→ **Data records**
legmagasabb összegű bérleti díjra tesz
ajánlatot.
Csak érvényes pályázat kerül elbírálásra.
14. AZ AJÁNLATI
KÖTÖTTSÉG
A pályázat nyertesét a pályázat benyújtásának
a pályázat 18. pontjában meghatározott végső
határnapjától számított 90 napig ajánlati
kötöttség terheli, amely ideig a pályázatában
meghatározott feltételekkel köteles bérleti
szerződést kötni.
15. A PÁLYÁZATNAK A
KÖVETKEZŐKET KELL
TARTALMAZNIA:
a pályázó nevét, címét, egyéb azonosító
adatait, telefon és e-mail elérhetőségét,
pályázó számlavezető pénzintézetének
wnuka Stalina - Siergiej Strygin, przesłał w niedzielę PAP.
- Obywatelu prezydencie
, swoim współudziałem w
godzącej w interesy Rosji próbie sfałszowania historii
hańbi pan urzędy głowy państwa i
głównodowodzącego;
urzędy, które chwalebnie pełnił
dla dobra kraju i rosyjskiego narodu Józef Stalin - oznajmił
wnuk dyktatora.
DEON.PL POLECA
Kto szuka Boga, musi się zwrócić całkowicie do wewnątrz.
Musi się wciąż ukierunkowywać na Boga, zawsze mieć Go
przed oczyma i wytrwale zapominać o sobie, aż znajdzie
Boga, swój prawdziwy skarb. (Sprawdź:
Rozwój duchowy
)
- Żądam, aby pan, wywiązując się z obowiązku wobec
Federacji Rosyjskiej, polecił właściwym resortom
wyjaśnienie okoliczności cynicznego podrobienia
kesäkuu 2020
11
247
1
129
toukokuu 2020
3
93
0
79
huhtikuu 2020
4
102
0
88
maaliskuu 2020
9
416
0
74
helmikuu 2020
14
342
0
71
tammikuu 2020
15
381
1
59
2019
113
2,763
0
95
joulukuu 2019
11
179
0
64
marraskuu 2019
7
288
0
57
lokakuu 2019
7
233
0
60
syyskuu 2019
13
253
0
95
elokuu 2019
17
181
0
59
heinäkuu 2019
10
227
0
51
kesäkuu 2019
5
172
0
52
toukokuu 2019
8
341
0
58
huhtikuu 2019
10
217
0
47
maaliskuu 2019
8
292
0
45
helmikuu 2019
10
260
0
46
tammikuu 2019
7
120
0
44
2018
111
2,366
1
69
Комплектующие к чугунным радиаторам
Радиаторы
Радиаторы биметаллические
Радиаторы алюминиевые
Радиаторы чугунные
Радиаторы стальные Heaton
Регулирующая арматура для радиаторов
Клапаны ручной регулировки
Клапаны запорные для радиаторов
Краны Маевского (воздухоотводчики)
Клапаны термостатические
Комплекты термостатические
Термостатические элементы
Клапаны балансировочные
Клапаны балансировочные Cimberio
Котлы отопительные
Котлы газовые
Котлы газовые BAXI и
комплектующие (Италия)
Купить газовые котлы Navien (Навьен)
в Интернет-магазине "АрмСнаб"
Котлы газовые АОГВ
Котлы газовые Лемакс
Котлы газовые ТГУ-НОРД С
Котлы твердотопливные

...

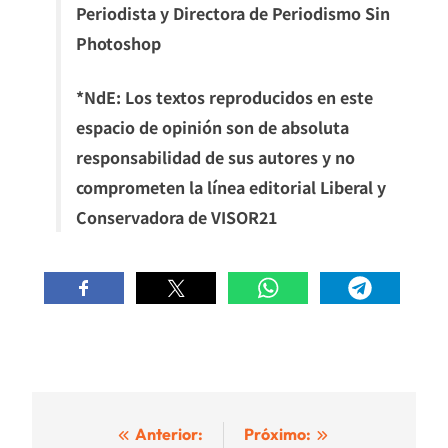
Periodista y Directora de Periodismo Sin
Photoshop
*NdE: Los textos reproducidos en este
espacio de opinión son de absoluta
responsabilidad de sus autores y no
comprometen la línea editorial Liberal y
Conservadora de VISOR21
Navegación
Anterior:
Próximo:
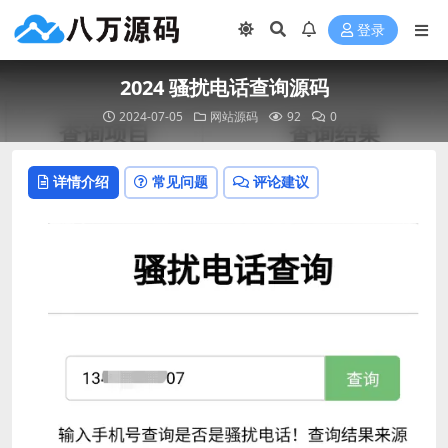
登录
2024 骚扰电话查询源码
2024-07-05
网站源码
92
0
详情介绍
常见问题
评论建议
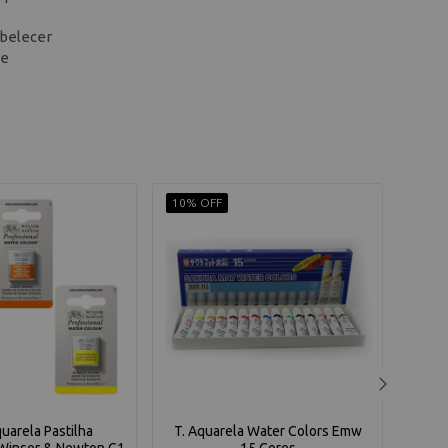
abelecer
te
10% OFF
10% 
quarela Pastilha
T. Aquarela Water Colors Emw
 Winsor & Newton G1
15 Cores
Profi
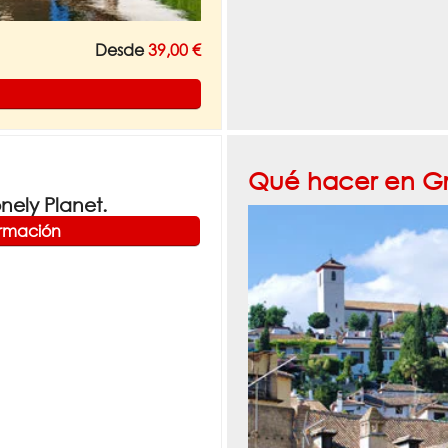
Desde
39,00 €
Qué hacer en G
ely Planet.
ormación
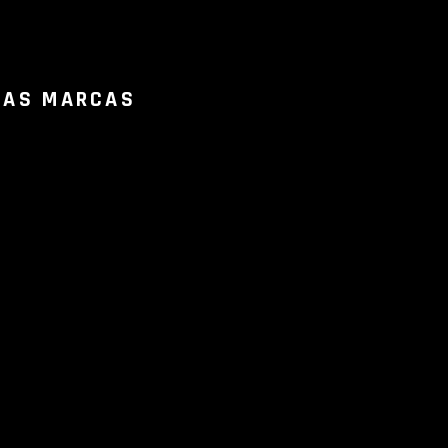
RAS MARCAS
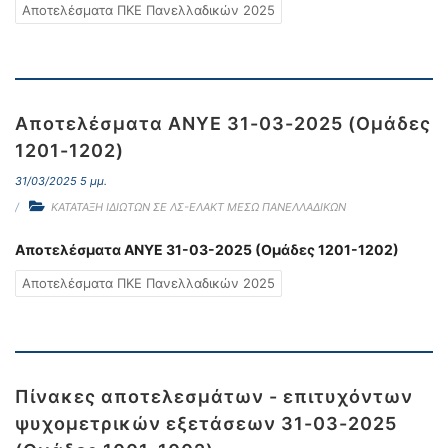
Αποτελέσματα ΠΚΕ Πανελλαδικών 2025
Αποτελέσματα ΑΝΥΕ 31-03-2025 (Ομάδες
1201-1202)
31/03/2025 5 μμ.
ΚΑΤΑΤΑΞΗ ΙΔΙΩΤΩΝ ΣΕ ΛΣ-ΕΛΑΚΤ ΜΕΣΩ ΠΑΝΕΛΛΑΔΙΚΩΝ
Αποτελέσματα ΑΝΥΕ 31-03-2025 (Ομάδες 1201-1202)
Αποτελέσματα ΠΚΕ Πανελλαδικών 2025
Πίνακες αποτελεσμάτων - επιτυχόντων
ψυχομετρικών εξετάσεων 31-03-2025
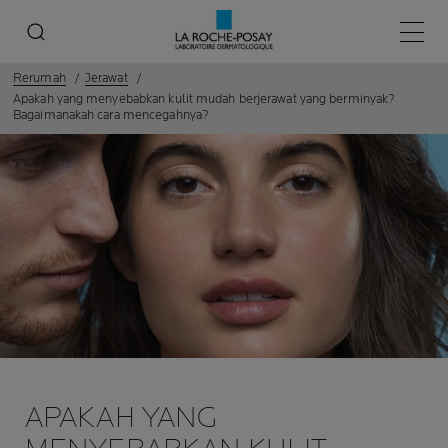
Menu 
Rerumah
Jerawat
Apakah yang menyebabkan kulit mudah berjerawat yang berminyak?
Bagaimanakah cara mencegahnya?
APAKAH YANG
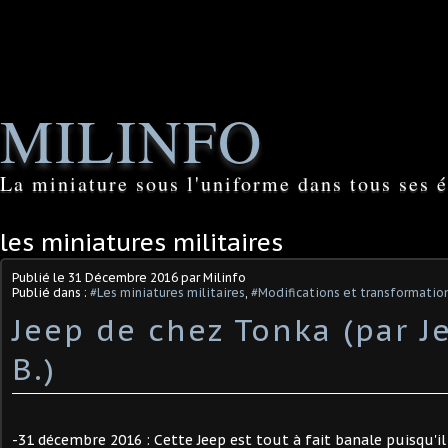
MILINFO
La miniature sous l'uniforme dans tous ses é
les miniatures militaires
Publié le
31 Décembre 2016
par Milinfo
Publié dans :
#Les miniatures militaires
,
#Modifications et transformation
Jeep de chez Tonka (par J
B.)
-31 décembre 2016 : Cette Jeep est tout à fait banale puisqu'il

→ **TASK DESCRIPTION**
Going through the entries above, show each line that contains "bérleti".

→ **ANSWER TO THIS TASK**
legmagasabb összegű bérleti díjra tesz
meghatározott feltételekkel köteles bérleti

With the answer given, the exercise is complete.